Coming soon: Johannes Trithemius' "The Art of Drawing Spirits Into Crystals"- a sort of short-ish grimoire and similar in infamy and length to De Septum Secundeis- these two works form the twin counterparts to the Steganographia and never obtained the level of fame of this much longer, Latinized work. I have already fully edited this manuscript and it will be released in two days.

In addition to this July release, I am looking forward to another double release; the Universal Fortune Teller, an 1860 work similar to the Oraculum, and a work on mesmerism and hypnotism of note from the 1930s which I scanned from my very own collection.

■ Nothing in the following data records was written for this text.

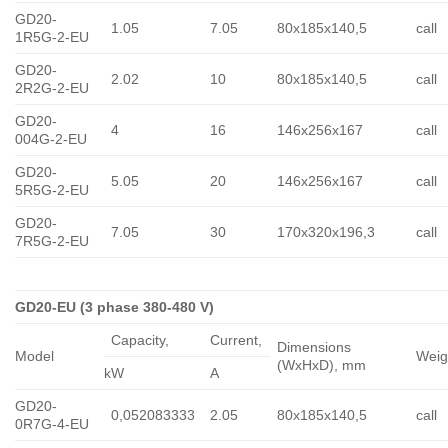
GD20-
1.05
7.05
80x185x140,5
call
1R5G-2-EU
GD20-
2.02
10
80x185x140,5
call
2R2G-2-EU
GD20-
4
16
146x256x167
call
004G-2-EU
GD20-
5.05
20
146x256x167
call
5R5G-2-EU
GD20-
7.05
30
170x320x196,3
call
7R5G-2-EU
GD20-EU (3 phase 380-480 V)
Capacity,
Сurrent,
Dimensions
Model
Weig
(WxHxD), mm
kW
A
GD20-
0,052083333
2.05
80x185x140,5
call
0R7G-4-EU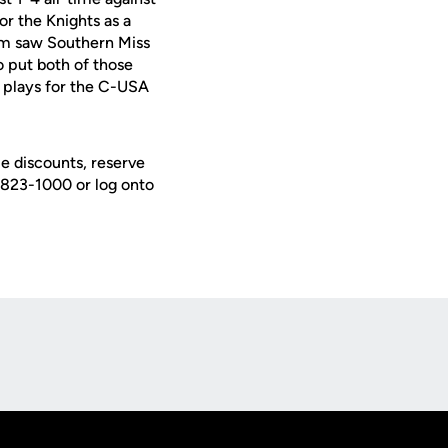
for the Knights as a
ium saw Southern Miss
 put both of those
o plays for the C-USA
e discounts, reserve
) 823-1000 or log onto
Opens in a new window
Op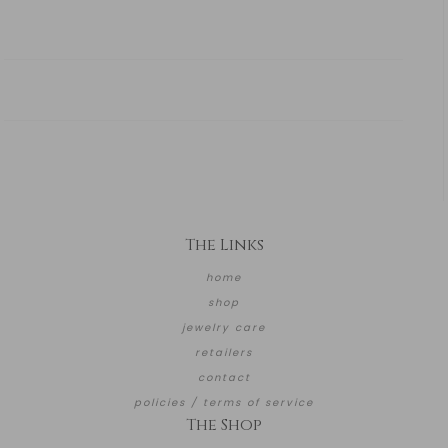
The Links
home
shop
jewelry care
retailers
contact
policies / terms of service
The Shop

In addition to these two notable works of paranormal Americana, I want to begin the Nigromancia as soon as possible due to its fame, alongside beginning Sickness in Hell; it needs to take rough form before October, which is for obvious reasons the best month for editing works of darkness.

Friday, July 1, 2016

Napoleon's Oraculum - Now Available!




At long last one of the best writings ever made on the topic of fortune telling and divination is available. Having reviewed other variants of the work available for sale, they are all substantially more expensive and most are primitive facsimiles. My works are never facsimile copies and are always fully edited by hand. I'd by lying if I said I didn't feel proud of this slower, more thorough effort.

The Oraculum stands at 76 pages; some variants are longer because they're mostly filler or else contain the longer but less varied Oraculum of the 1890s- the latter version does not contain most of the vaguely folk-tradition spells and rites of this version. The 1884 Tousey version is also notable for its expansive section on dream interpretation; I happen to agree with most of his inclusions here over those made by new age groups and posted on the internet- his version of interpretation, whatever its source, is more authentic.

It's a fine work, made finer by being completely overhauled for a modern audience.